BEGIN Excerpted records
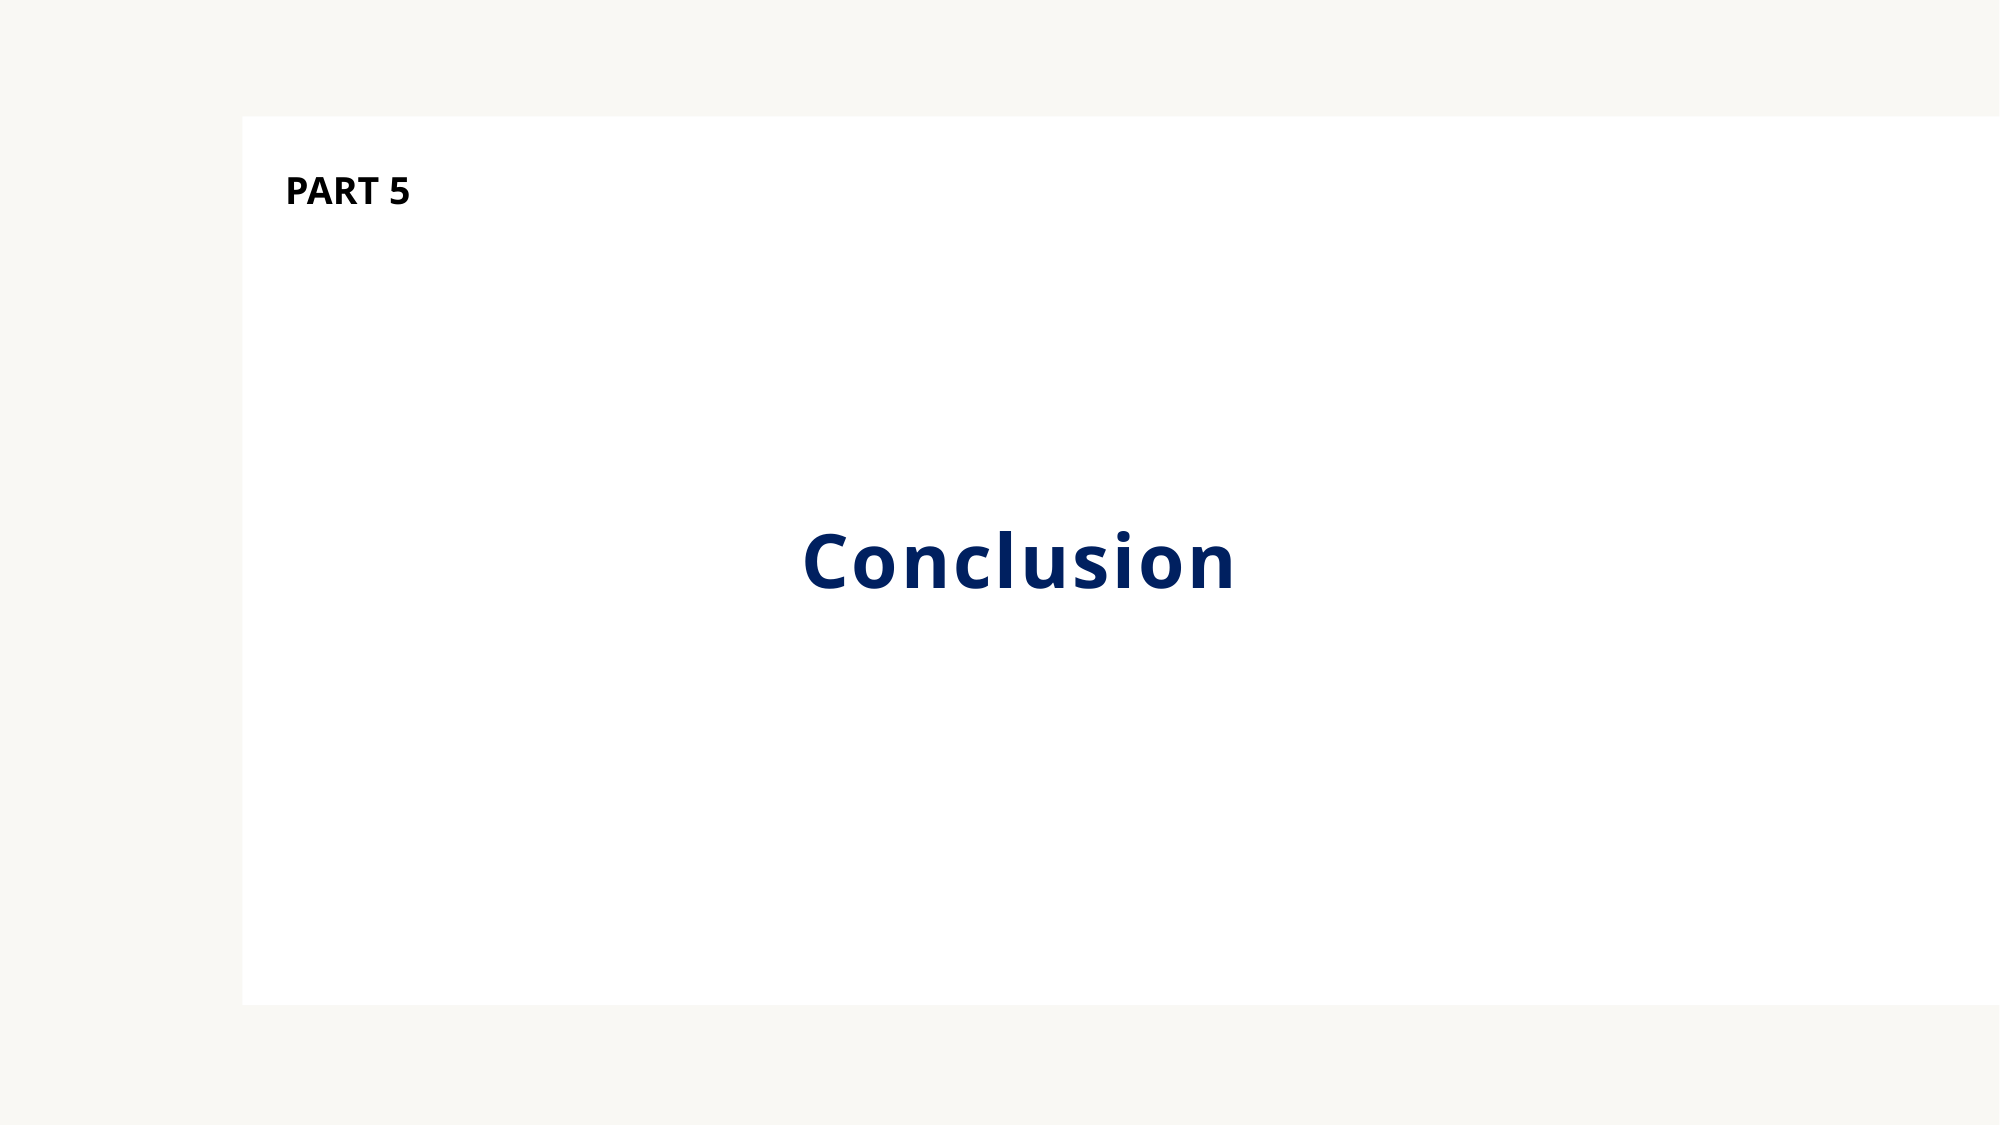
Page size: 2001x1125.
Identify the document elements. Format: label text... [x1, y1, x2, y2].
END Excerpted records
BEGIN Excerpted records
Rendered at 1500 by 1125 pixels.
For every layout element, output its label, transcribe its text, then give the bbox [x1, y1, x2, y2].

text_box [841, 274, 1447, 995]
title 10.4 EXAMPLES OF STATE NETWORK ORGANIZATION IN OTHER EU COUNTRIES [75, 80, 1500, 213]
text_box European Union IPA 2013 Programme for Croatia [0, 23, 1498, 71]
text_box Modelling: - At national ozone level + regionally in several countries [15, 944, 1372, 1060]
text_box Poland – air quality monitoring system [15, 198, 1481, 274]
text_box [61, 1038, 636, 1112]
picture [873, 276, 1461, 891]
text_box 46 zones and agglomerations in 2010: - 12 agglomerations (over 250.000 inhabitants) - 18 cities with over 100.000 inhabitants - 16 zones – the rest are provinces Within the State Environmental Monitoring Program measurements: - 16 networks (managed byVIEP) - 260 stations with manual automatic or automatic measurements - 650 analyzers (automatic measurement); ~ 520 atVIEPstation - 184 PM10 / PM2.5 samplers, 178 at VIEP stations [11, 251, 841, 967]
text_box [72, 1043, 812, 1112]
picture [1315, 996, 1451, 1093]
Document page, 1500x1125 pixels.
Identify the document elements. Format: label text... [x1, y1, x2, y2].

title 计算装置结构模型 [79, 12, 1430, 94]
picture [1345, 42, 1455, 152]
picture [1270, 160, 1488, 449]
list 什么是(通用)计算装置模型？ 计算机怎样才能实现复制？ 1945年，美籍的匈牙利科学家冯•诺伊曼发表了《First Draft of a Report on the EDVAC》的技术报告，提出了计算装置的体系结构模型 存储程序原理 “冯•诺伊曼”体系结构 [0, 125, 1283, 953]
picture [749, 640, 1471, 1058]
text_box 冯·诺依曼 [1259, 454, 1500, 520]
END Excerpted records
BEGIN Excerpted records
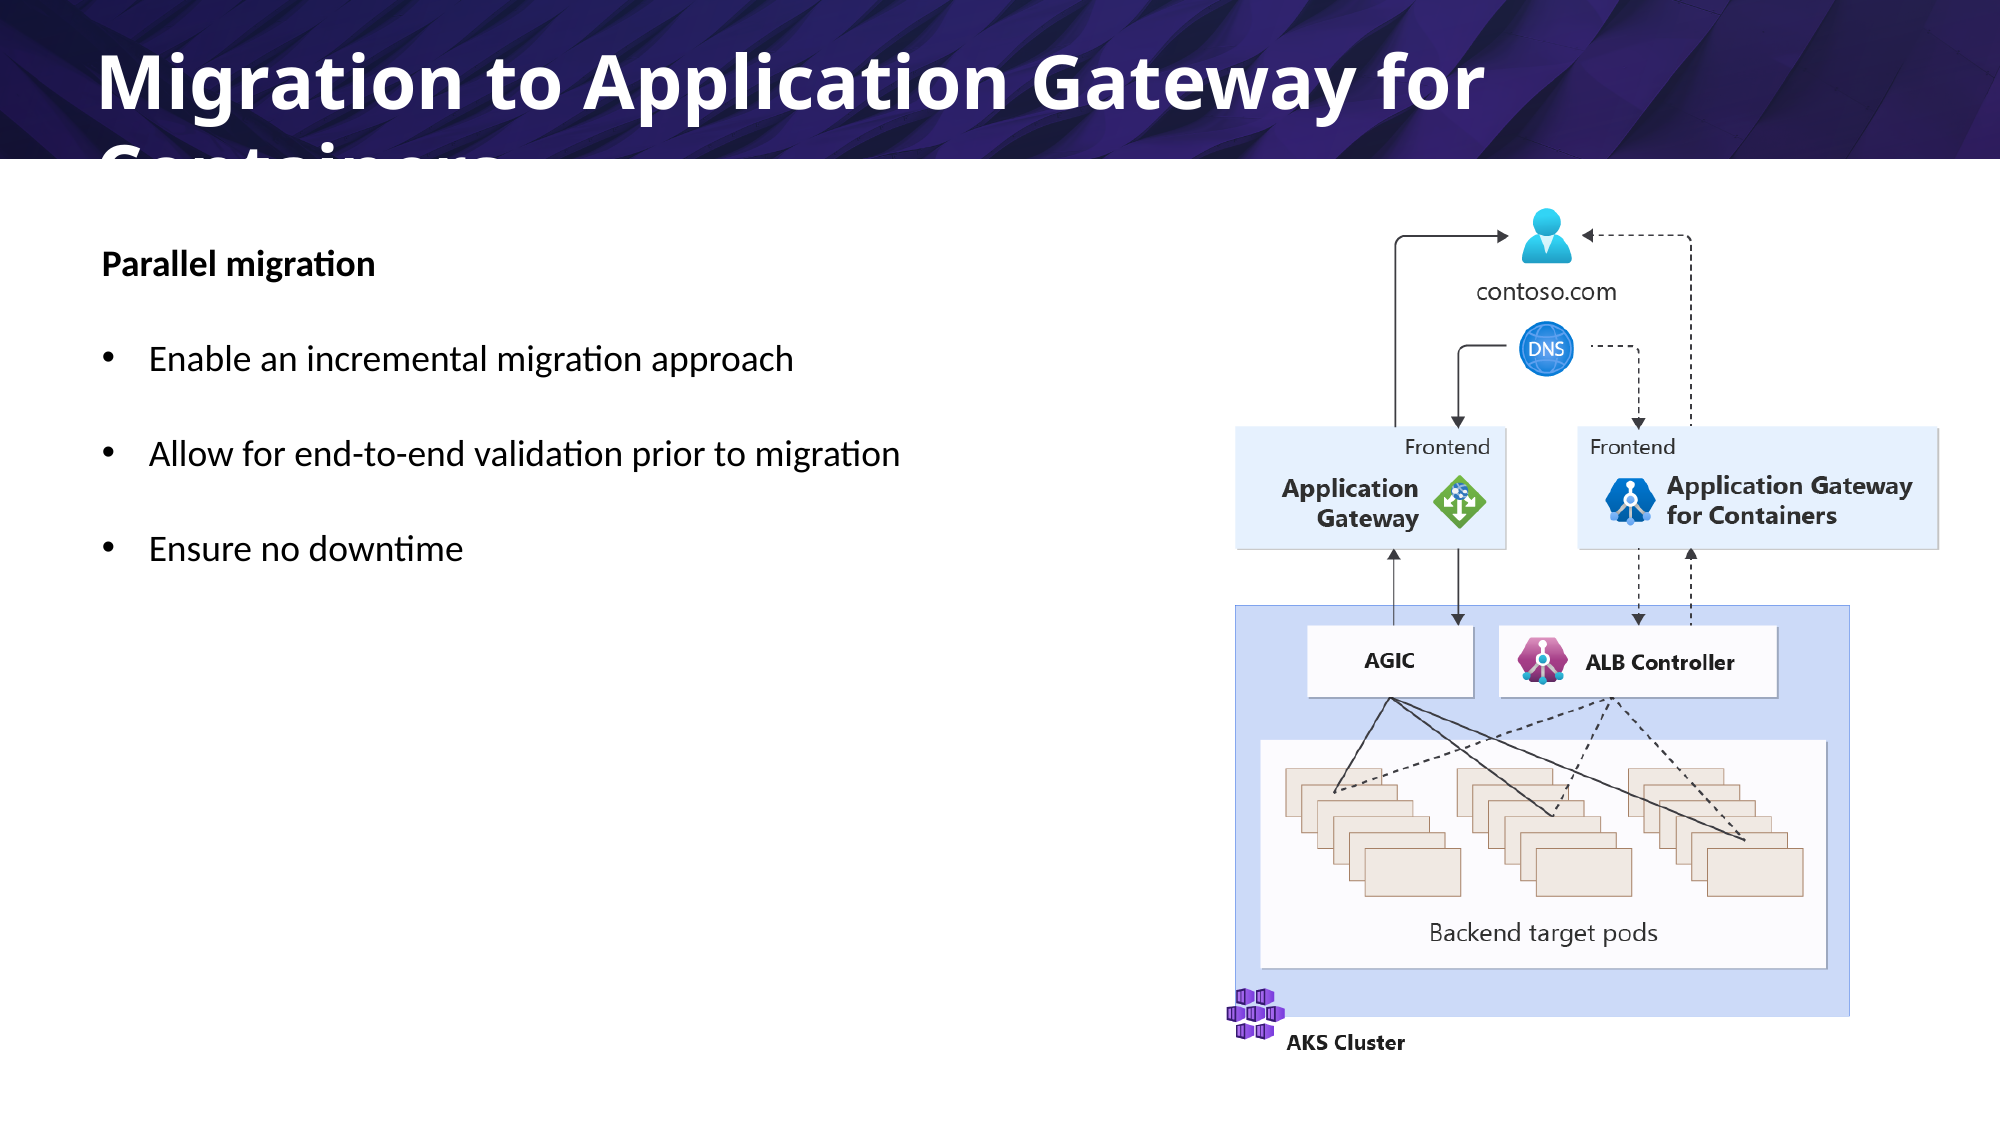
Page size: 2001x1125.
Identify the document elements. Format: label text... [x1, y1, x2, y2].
END Excerpted records
- Your assignment
Reproduce each line in the listing above that mentions the string "pixels".

- Result of this task
Rendered at 1500 by 1125 pixels.
Document page, 1500x1125 pixels.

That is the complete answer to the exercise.